Selected text
···

In the Andes, Argentavis could have flown on the winds that are created by air deflecting over ridges and cliffs. But in the plains of the Argentine pampas, the bird would have had a tougher time. There it would have had to rely on 'thermals' — pockets of hot, rising air created by the Sun heating up the ground.

Modern birds such as eagles can use the trick of turning in tight circles within small thermals in order to keep gaining height. But because Argentavis was so large and couldn't turn in very tight circles, Chatterjee's team estimates that the bird would have been limited to thermals that were more than 100 metres in diameter.

The climate of Argentina during the upper Miocene, when Argentavis patrolled its skies, was dryer and as much as ten degrees warmer than it is today, says Chatterjee, possibly fuelling large thermals across the pampas.

Runway

The big question, says Chatterjee, is how the bird managed to lift off.

···

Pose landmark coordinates

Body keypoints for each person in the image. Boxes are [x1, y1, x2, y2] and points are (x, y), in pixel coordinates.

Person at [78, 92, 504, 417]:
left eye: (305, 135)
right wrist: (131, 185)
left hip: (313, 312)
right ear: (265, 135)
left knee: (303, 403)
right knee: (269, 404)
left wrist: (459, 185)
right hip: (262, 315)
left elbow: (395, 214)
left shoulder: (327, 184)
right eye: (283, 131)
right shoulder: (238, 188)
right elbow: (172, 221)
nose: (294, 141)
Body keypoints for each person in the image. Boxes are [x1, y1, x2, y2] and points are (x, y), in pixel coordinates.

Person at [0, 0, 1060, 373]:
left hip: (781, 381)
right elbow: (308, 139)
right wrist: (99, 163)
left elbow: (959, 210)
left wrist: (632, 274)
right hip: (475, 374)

···

About this task
Write the next part of the text on how Argentavis flew, picking up after "The big question, says Chatterjee, is how the bird managed to lift off." The rows have no connection to the Argentavis text.

Written response
The largest living flying bird — the Kori Bustard, an 18-kilogram bird found in Africa — has to run in order to take off, like an aircraft taxiing down the runway. Argentavis was approximately 3.5 times heavier, and probably would have needed a 10-degree downward slope and a brisk run to get lift from the pampas. Chatterjee says the bird's powerful legs could have managed short bursts of 30 kilometres per hour. "During take-off, that would be the sort of speed it needed," he says.

And then comes the landing. Birds have a number of techniques for putting on the brakes, including lowering their legs, flaring their wings upward and raising their tail. But landing is particularly thorny for heavy birds. It's possible, says Vogel, that a big bird such as Argentavis would have taken a tumble as it hit the ground, much as albatrosses sometimes roll to a stop. "I suppose these guys probably did a tuck and roll," he says.

If it's so hard for extremely large birds to fly, how did Argentavis get so big in the first place? Based on the size and shape of its beak, palaeontologists predict that Argentavis was a predator rather than a scavenger. Being big may have opened up the possibility of feeding on larger prey. And as long as the wind above Argentina was sufficient, Argentavis could surmount the limitations of its girth. "In funny environments you get funny sizes," says Vogel.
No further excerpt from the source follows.